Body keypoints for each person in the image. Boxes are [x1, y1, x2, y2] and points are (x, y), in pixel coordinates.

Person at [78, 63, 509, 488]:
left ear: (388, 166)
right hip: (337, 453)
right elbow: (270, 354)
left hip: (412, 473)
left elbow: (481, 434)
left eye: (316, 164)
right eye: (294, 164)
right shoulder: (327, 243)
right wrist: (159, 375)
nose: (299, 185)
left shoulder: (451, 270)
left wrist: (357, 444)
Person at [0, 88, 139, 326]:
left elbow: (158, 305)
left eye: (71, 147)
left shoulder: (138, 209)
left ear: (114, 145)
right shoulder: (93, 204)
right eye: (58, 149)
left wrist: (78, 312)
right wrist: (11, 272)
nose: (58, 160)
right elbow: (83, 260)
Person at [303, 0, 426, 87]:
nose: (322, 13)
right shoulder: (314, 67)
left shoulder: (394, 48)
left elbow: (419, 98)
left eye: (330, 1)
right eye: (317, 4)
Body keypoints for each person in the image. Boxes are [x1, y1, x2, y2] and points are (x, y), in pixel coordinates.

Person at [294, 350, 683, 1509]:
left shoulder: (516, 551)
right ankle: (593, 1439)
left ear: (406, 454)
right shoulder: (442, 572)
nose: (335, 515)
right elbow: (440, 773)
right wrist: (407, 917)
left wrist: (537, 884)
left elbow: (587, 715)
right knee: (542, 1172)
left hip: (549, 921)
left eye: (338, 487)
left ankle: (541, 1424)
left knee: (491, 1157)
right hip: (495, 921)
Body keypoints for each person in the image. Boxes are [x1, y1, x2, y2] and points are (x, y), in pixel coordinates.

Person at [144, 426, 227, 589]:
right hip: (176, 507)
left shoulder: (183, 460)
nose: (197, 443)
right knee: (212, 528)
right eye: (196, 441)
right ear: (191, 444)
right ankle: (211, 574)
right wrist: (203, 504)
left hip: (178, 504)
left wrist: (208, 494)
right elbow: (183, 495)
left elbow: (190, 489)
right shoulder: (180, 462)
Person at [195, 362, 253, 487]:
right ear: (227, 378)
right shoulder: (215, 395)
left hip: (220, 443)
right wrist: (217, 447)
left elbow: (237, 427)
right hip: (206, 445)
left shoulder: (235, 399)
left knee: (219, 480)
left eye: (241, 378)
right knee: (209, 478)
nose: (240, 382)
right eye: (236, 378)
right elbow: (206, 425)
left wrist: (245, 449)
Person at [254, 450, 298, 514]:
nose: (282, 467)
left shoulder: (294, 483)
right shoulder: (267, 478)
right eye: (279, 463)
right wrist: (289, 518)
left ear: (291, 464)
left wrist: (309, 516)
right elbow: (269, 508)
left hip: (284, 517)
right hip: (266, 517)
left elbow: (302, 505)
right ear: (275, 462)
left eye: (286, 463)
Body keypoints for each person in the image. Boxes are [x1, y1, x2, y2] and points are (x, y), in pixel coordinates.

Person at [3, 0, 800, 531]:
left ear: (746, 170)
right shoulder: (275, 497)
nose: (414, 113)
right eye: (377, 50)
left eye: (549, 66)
------------------------------------------------------------------------
### [DIRECTIONS FOR THIS TASK]
Give back the material in full, word for word.

### [SOLUTION TO THE EXERCISE]
Body keypoints for each person in the image. Boxes are [x1, y1, x2, y2] and points are (x, y), in pixel coordinates.

Person at [78, 63, 509, 488]:
left ear: (388, 166)
right hip: (337, 453)
right elbow: (270, 354)
left hip: (412, 473)
left elbow: (481, 434)
left eye: (316, 164)
right eye: (294, 164)
right shoulder: (327, 243)
right wrist: (159, 375)
nose: (299, 185)
left shoulder: (451, 270)
left wrist: (357, 444)
Person at [0, 88, 139, 326]:
left elbow: (158, 305)
left eye: (71, 147)
left shoulder: (138, 209)
left ear: (114, 145)
right shoulder: (93, 204)
right eye: (58, 149)
left wrist: (78, 312)
right wrist: (11, 272)
nose: (58, 160)
right elbow: (83, 260)
Person at [303, 0, 426, 87]:
nose: (322, 13)
right shoulder: (314, 67)
left shoulder: (394, 48)
left elbow: (419, 98)
left eye: (330, 1)
right eye: (317, 4)
Body keypoints for each person in the image. Boxes are [x1, y1, x2, y2] and points are (x, y), in pixel coordinates.

Person at [294, 350, 683, 1509]:
left shoulder: (516, 551)
right ankle: (593, 1439)
left ear: (406, 454)
right shoulder: (442, 572)
nose: (335, 515)
right elbow: (440, 773)
right wrist: (407, 917)
left wrist: (537, 884)
left elbow: (587, 715)
right knee: (542, 1172)
left hip: (549, 921)
left eye: (338, 487)
left ankle: (541, 1424)
left knee: (491, 1157)
right hip: (495, 921)
Body keypoints for each person in the image. Boxes are [x1, y1, x2, y2] and points are (x, y), in pixel coordinates.

Person at [144, 426, 227, 589]:
right hip: (176, 507)
left shoulder: (183, 460)
nose: (197, 443)
right knee: (212, 528)
right eye: (196, 441)
right ear: (191, 444)
right ankle: (211, 574)
right wrist: (203, 504)
left hip: (178, 504)
left wrist: (208, 494)
right elbow: (183, 495)
left elbow: (190, 489)
right shoulder: (180, 462)
Person at [195, 362, 253, 487]:
right ear: (227, 378)
right shoulder: (215, 395)
left hip: (220, 443)
right wrist: (217, 447)
left elbow: (237, 427)
right hip: (206, 445)
left shoulder: (235, 399)
left knee: (219, 480)
left eye: (241, 378)
right knee: (209, 478)
nose: (240, 382)
right eye: (236, 378)
right elbow: (206, 425)
left wrist: (245, 449)
Person at [254, 450, 298, 514]:
nose: (282, 467)
left shoulder: (294, 483)
right shoulder: (267, 478)
right eye: (279, 463)
right wrist: (289, 518)
left ear: (291, 464)
left wrist: (309, 516)
right elbow: (269, 508)
left hip: (284, 517)
right hip: (266, 517)
left elbow: (302, 505)
right ear: (275, 462)
left eye: (286, 463)
Body keypoints for each person in the image. Boxes are [x1, y1, x2, y2] and points are (x, y), in pixel coordinates.

Person at [3, 0, 800, 531]:
left ear: (746, 170)
right shoulder: (275, 497)
nose: (414, 113)
right eye: (377, 50)
left eye: (549, 66)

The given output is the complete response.